Segment Open

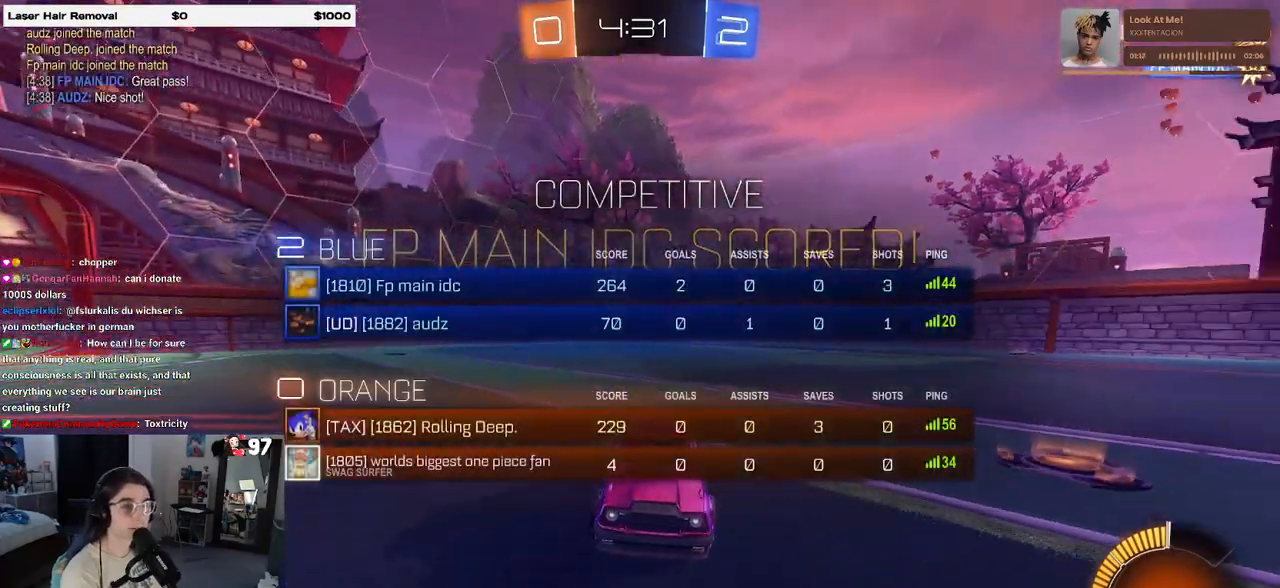
{"buttons": [], "left_stick": "center", "right_stick": "center", "events": [[350, "R3", "up"], [483, "left_stick", "center"]]}
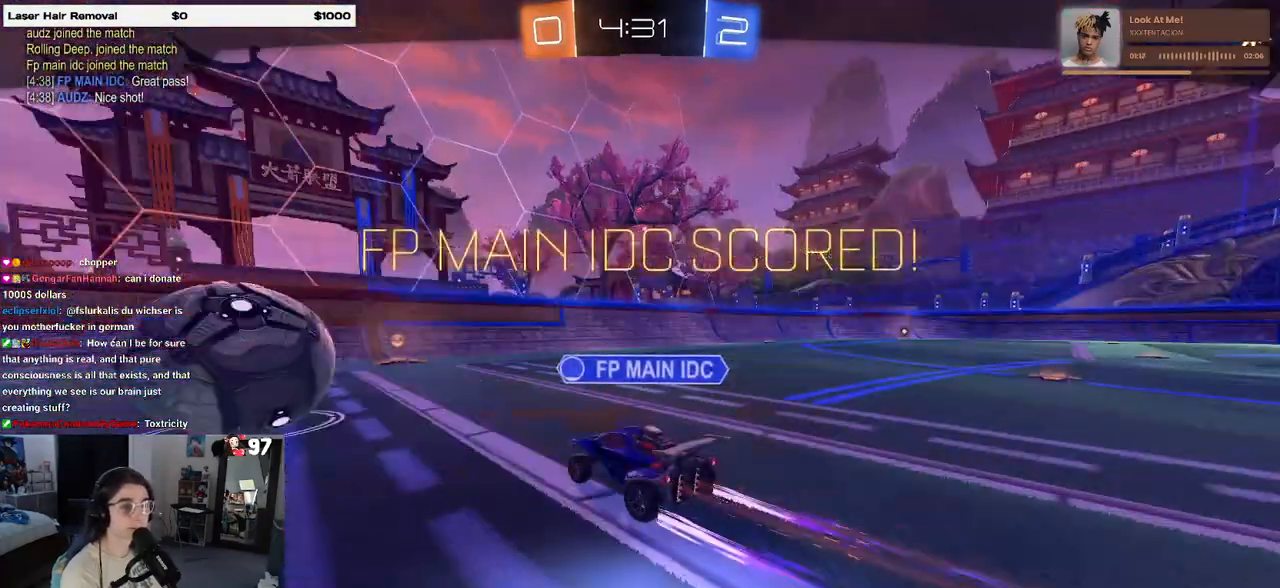
{"buttons": [], "left_stick": "center", "right_stick": "center", "events": [[33, "CROSS", "down"], [150, "CROSS", "up"], [233, "CROSS", "down"], [417, "CROSS", "up"]]}
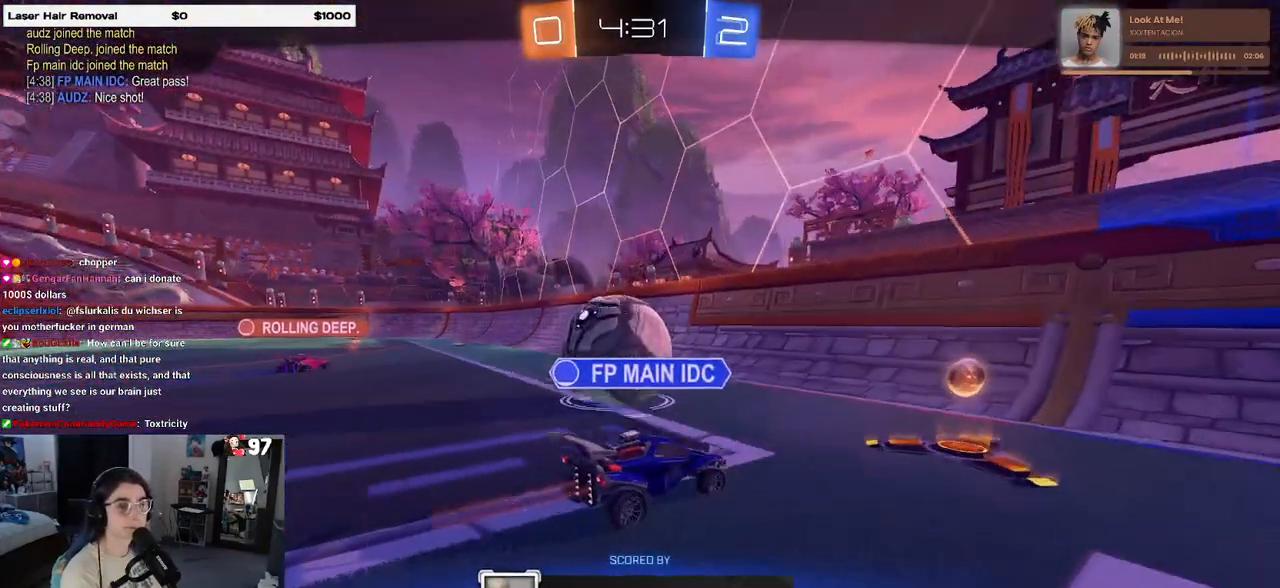
{"buttons": [], "left_stick": "center", "right_stick": "center", "events": [[17, "CROSS", "down"], [167, "CROSS", "up"], [283, "CROSS", "down"], [433, "CROSS", "up"]]}
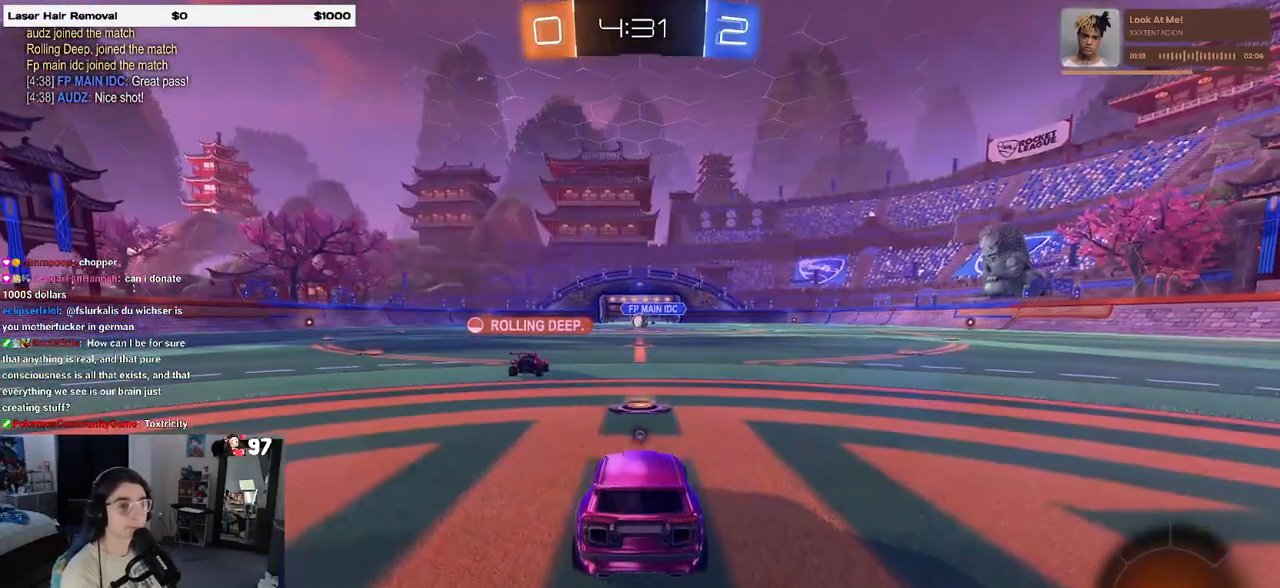
{"buttons": [], "left_stick": "center", "right_stick": "center", "events": []}
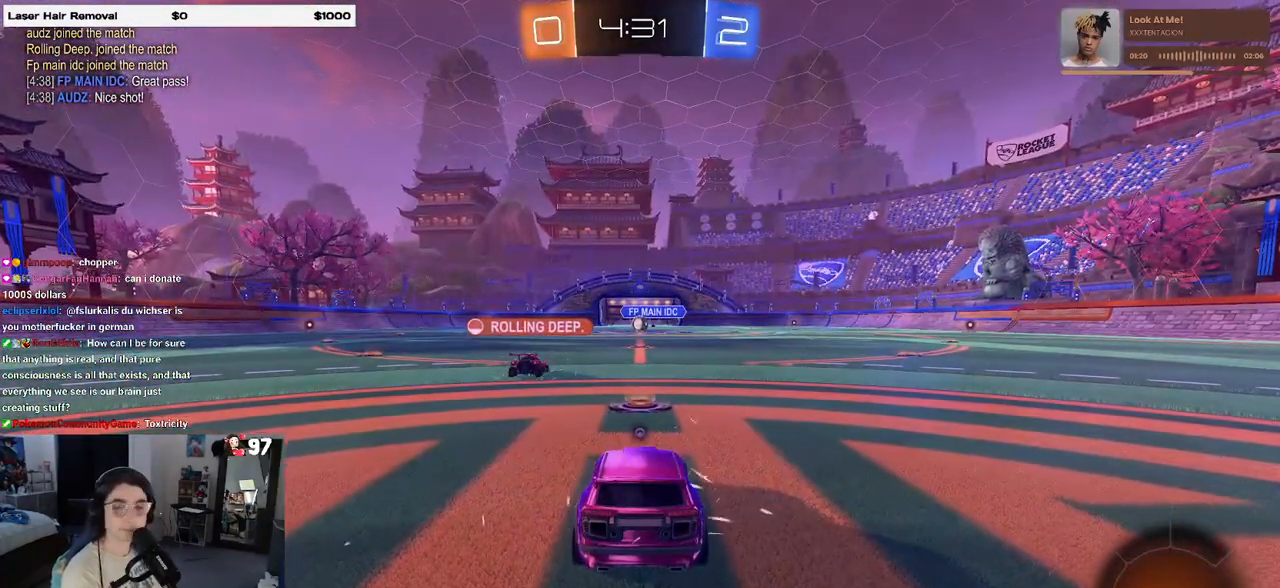
{"buttons": [], "left_stick": "center", "right_stick": "center", "events": []}
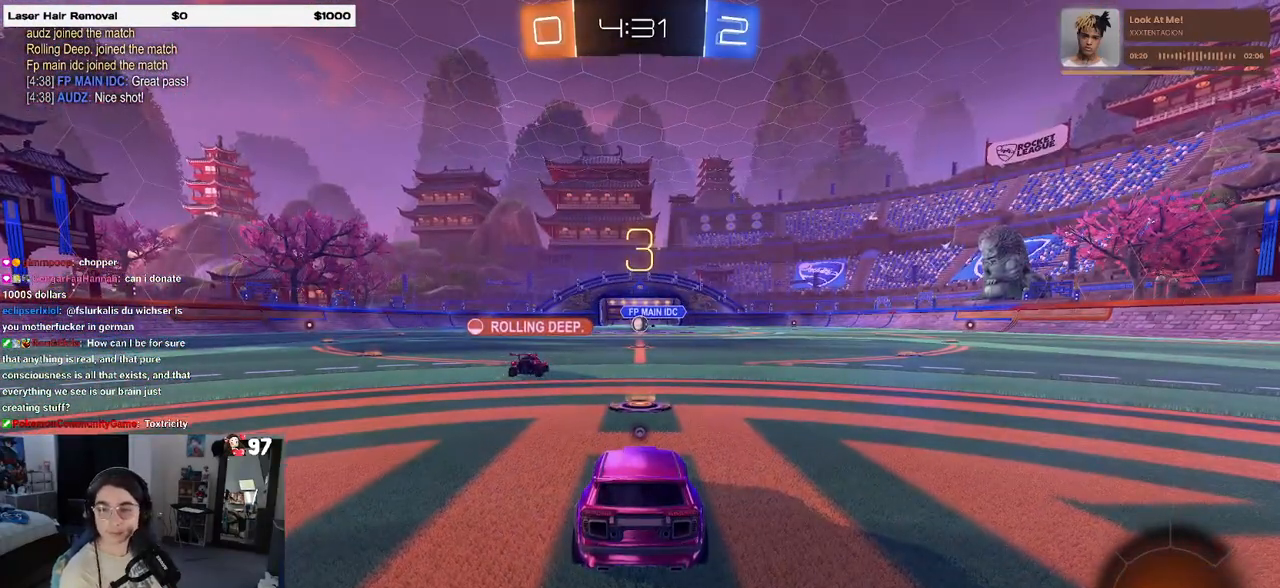
{"buttons": [], "left_stick": "center", "right_stick": "center", "events": []}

Segment Closed

Retype the listing above exactly as it appears, omitting the pictures.

**WRITTEN ANSWER:**
{"buttons": [], "left_stick": "center", "right_stick": "center", "events": [[350, "R3", "up"], [483, "left_stick", "center"]]}
{"buttons": [], "left_stick": "center", "right_stick": "center", "events": [[33, "CROSS", "down"], [150, "CROSS", "up"], [233, "CROSS", "down"], [417, "CROSS", "up"]]}
{"buttons": [], "left_stick": "center", "right_stick": "center", "events": [[17, "CROSS", "down"], [167, "CROSS", "up"], [283, "CROSS", "down"], [433, "CROSS", "up"]]}
{"buttons": [], "left_stick": "center", "right_stick": "center", "events": []}
{"buttons": [], "left_stick": "center", "right_stick": "center", "events": []}
{"buttons": [], "left_stick": "center", "right_stick": "center", "events": []}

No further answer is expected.